§ SOURCE MATERIAL:
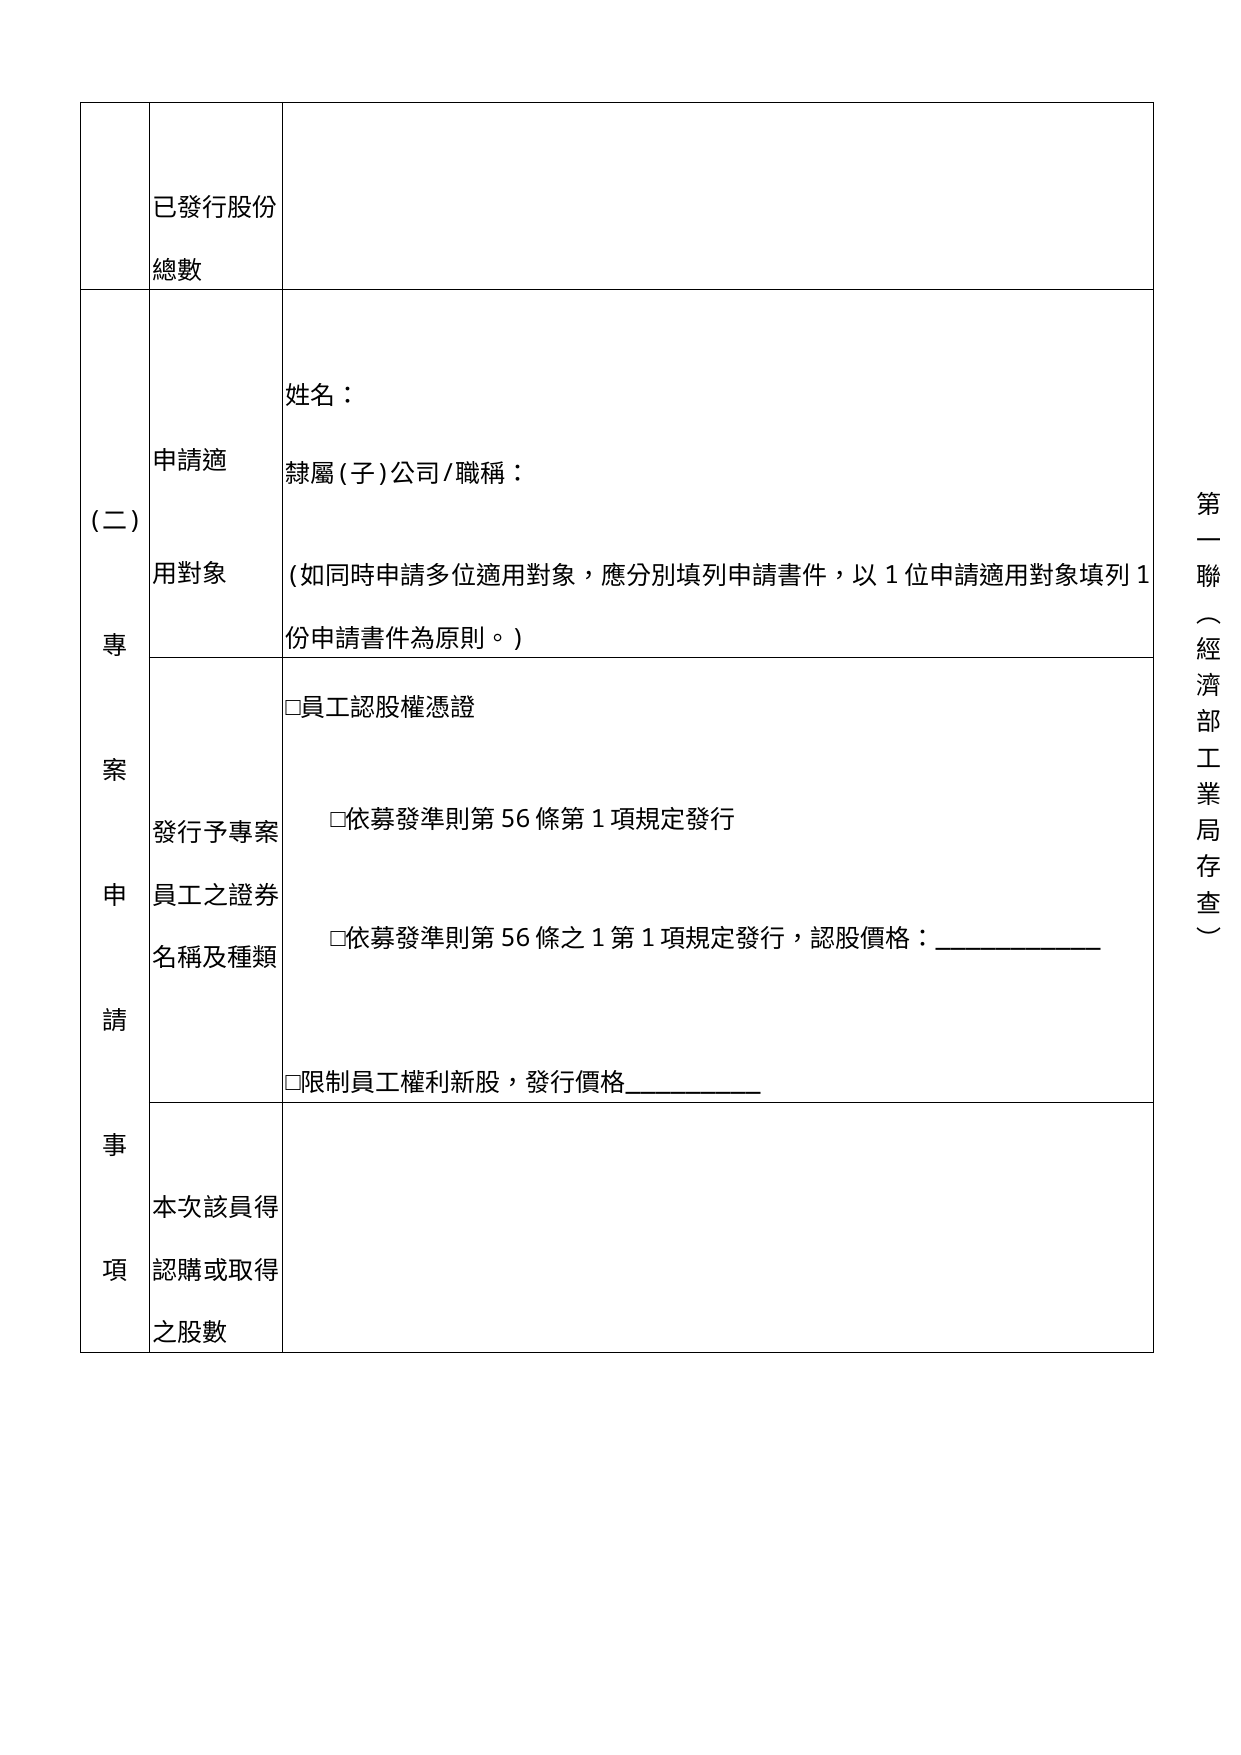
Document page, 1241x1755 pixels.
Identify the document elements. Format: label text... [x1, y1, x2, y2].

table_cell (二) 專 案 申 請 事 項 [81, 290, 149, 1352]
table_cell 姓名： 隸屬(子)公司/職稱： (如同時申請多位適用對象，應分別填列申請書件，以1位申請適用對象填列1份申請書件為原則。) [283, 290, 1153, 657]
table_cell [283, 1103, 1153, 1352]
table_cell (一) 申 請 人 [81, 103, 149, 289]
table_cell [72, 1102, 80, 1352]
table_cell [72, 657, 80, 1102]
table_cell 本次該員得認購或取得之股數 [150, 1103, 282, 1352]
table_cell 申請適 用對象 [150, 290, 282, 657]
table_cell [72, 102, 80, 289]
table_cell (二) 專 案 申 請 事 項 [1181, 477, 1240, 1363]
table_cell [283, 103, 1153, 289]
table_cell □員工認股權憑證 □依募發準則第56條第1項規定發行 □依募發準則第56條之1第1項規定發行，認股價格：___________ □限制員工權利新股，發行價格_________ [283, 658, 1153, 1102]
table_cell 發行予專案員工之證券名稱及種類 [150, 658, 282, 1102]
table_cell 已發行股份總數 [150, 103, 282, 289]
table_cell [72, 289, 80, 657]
...
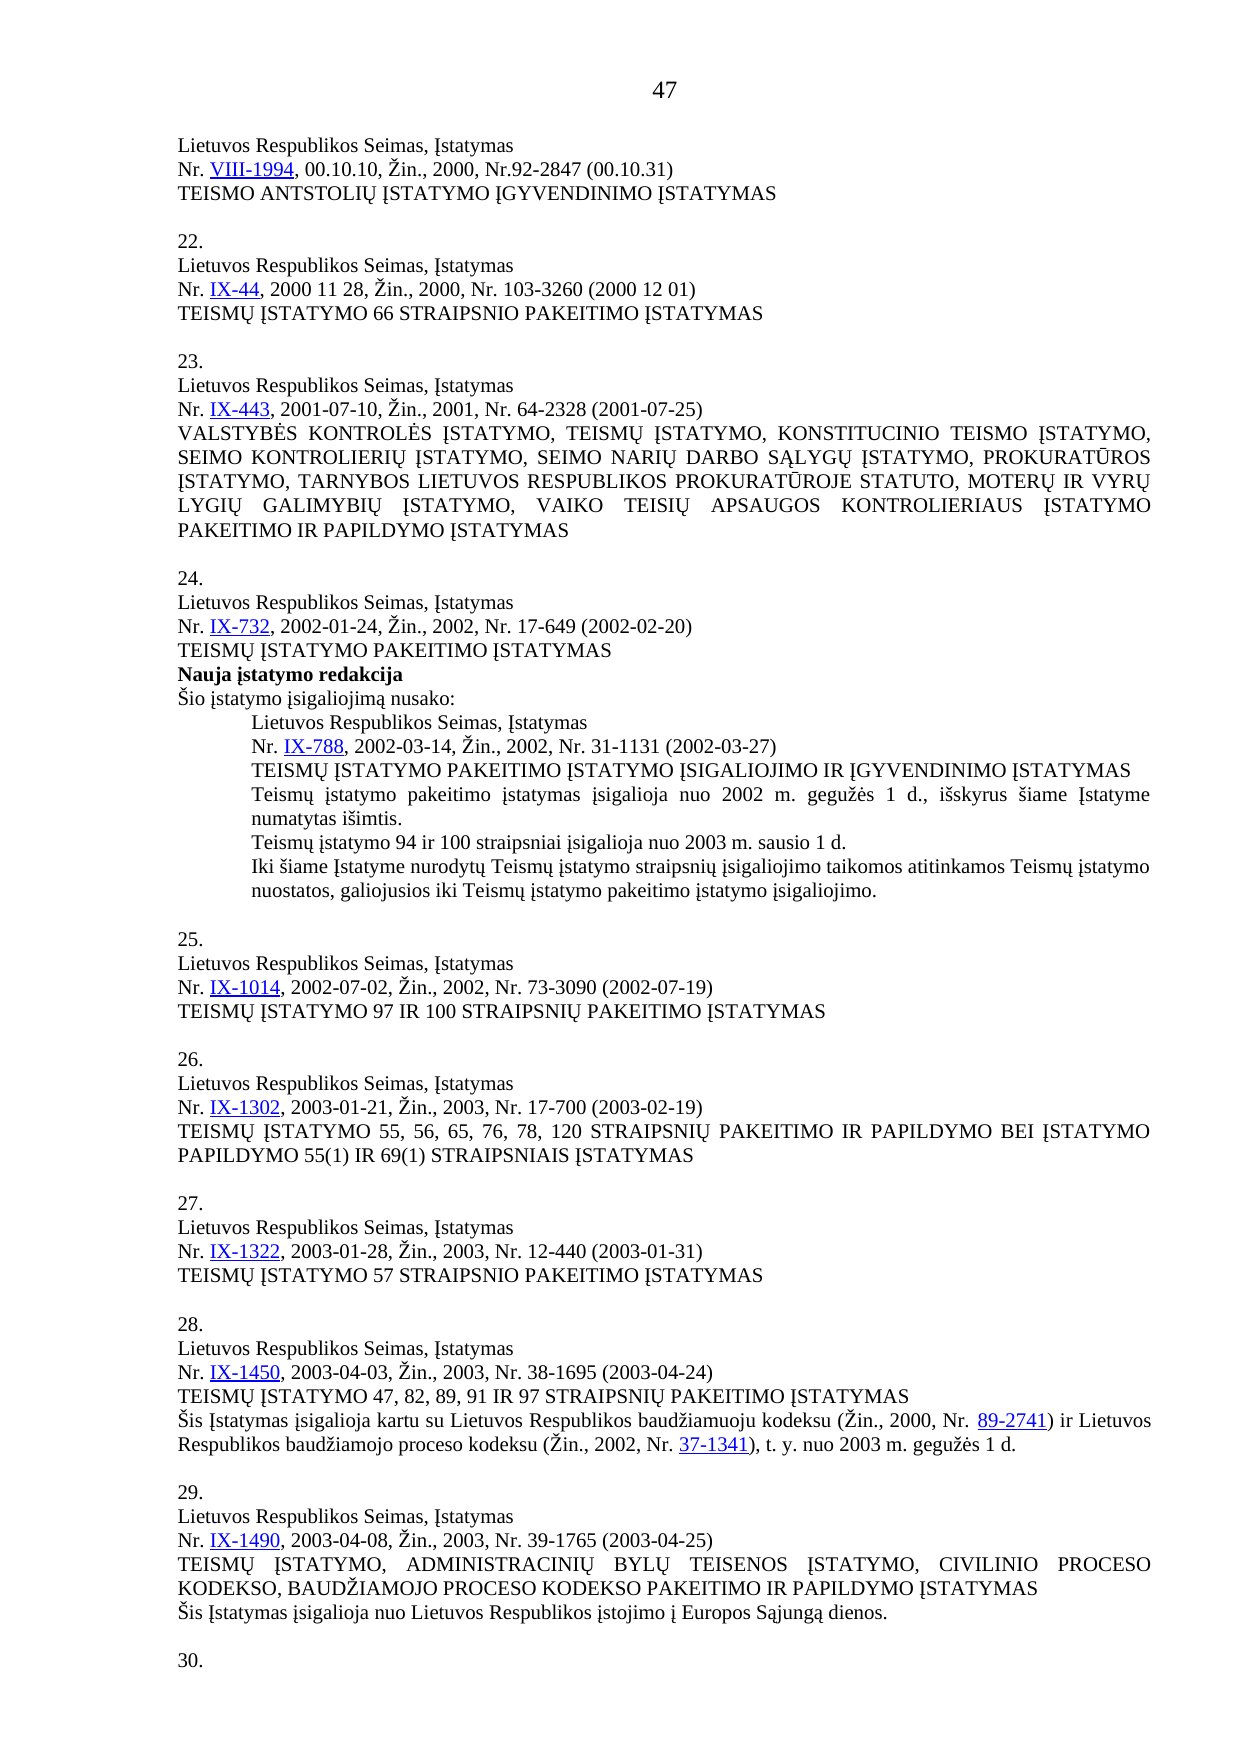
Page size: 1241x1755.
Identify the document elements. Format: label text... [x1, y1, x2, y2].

§ SET TASK: Please give the rows again, starting at the line that contains "Document page, 1241x1755 pixels." and ending at the line that contains "table_cell [72, 289, 80, 657]", with "table_cell" swapped for "table_entry" and nothing else changed.

§ PROBLEM SOLUTION:
Document page, 1241x1755 pixels.
Identify the document elements. Format: label text... [x1, y1, x2, y2].

table_entry (二) 專 案 申 請 事 項 [81, 290, 149, 1352]
table_entry 姓名： 隸屬(子)公司/職稱： (如同時申請多位適用對象，應分別填列申請書件，以1位申請適用對象填列1份申請書件為原則。) [283, 290, 1153, 657]
table_entry [283, 1103, 1153, 1352]
table_entry (一) 申 請 人 [81, 103, 149, 289]
table_entry [72, 1102, 80, 1352]
table_entry [72, 657, 80, 1102]
table_entry 本次該員得認購或取得之股數 [150, 1103, 282, 1352]
table_entry 申請適 用對象 [150, 290, 282, 657]
table_entry [72, 102, 80, 289]
table_entry (二) 專 案 申 請 事 項 [1181, 477, 1240, 1363]
table_entry [283, 103, 1153, 289]
table_entry □員工認股權憑證 □依募發準則第56條第1項規定發行 □依募發準則第56條之1第1項規定發行，認股價格：___________ □限制員工權利新股，發行價格_________ [283, 658, 1153, 1102]
table_entry 發行予專案員工之證券名稱及種類 [150, 658, 282, 1102]
table_entry 已發行股份總數 [150, 103, 282, 289]
table_entry [72, 289, 80, 657]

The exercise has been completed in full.